With respect to insights into the cell cycle physiology, the interactome was subdivided according to the functional classes of the baits and core protein complexes were extracted, covering cyclin-dependent kinase (CDK)/cyclin core complexes together with their positive and negative regulation networks, DNA replication complexes, the anaphase-promoting complex, and spindle checkpoint complexes. The data imply that mitotic A- and B-type cyclins exclusively form heterodimeric complexes with the plant-specific B-type CDKs and not with CDKA;1, whereas D-type cyclins seem to associate with CDKA;1. Besides the extraction of complexes previously shown in other organisms, our data also suggested many new functional links; for example, the link coupling cell division with the regulation of transcript splicing. The association of negative regulators of CDK/cyclin complexes with transcription factors suggests that their role in reallocation is not solely targeted to CDK/cyclin complexes. New members of the Siamese-related inhibitory proteins were identified, and for the first time potential inhibitors of plant-specific mitotic B-type CDKs have been found in plants. New evidence that the E2F–DP–RBR network is not only active at G1-to-S, but also at the G2-to-M transition is provided and many complexes involved in DNA replication or repair were isolated. For the first time, a plant APC has been isolated biochemically, identifying three potential new plant-specific APC interactors, and finally, complexes involved in the spindle checkpoint were isolated mapping many new but specific interactions.

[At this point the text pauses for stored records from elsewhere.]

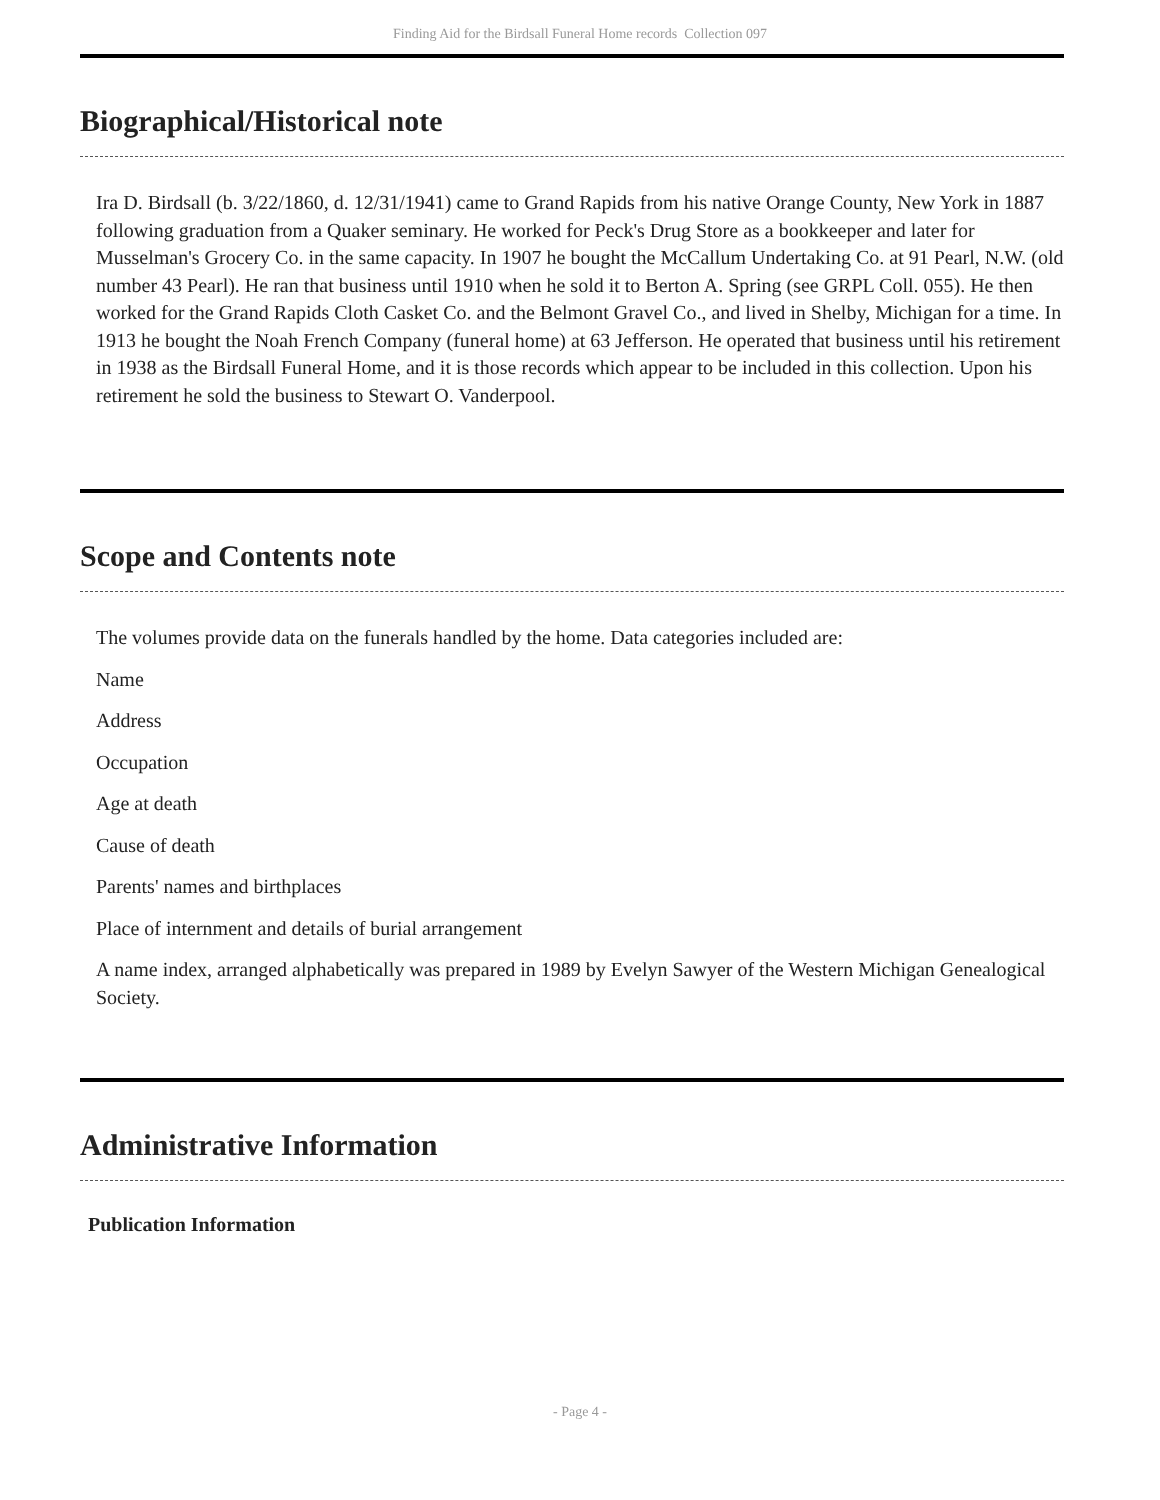Finding Aid for the Birdsall Funeral Home records Collection 097
Biographical/Historical note
Ira D. Birdsall (b. 3/22/1860, d. 12/31/1941) came to Grand Rapids from his native Orange County, New York in 1887 following graduation from a Quaker seminary. He worked for Peck's Drug Store as a bookkeeper and later for Musselman's Grocery Co. in the same capacity. In 1907 he bought the McCallum Undertaking Co. at 91 Pearl, N.W. (old number 43 Pearl). He ran that business until 1910 when he sold it to Berton A. Spring (see GRPL Coll. 055). He then worked for the Grand Rapids Cloth Casket Co. and the Belmont Gravel Co., and lived in Shelby, Michigan for a time. In 1913 he bought the Noah French Company (funeral home) at 63 Jefferson. He operated that business until his retirement in 1938 as the Birdsall Funeral Home, and it is those records which appear to be included in this collection. Upon his retirement he sold the business to Stewart O. Vanderpool.
Scope and Contents note
The volumes provide data on the funerals handled by the home. Data categories included are:
Name
Address
Occupation
Age at death
Cause of death
Parents' names and birthplaces
Place of internment and details of burial arrangement
A name index, arranged alphabetically was prepared in 1989 by Evelyn Sawyer of the Western Michigan Genealogical Society.
Administrative Information
Publication Information
- Page 4 -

Finally, to get a general view on the complex machinery, modules of interacting cyclins and core cell cycle regulators were ranked along the cell cycle phases according to the transcript expression peak of the cyclins, showing an assorted set of CDK–cyclin complexes with high regulatory differentiation (Figure 4). Even within the same subfamily (e.g. cyclin A3, B1, B2, D3, and D4), cyclins differ not only in their functional time frame but also in the type and number of CDKs, inhibitors, and scaffolding proteins they bind, further indicating their functional diversification. According to our interaction data, at least 92 different variants of CDK–cyclin complexes are found in Arabidopsis.
In conclusion, these results reflect how several rounds of gene duplication (Sterck et al, 2007) led to the evolution of a large set of cyclin paralogs and a myriad of regulators, resulting in a significant jump in the complexity of the cell cycle machinery that could accommodate unique plant-specific features such as an indeterminate mode of postembryonic development. Through their extensive regulation and connection with a myriad of up- and downstream pathways, the core cell cycle complexes might offer the plant a flexible toolkit to fine-tune cell proliferation in response to an ever-changing environment.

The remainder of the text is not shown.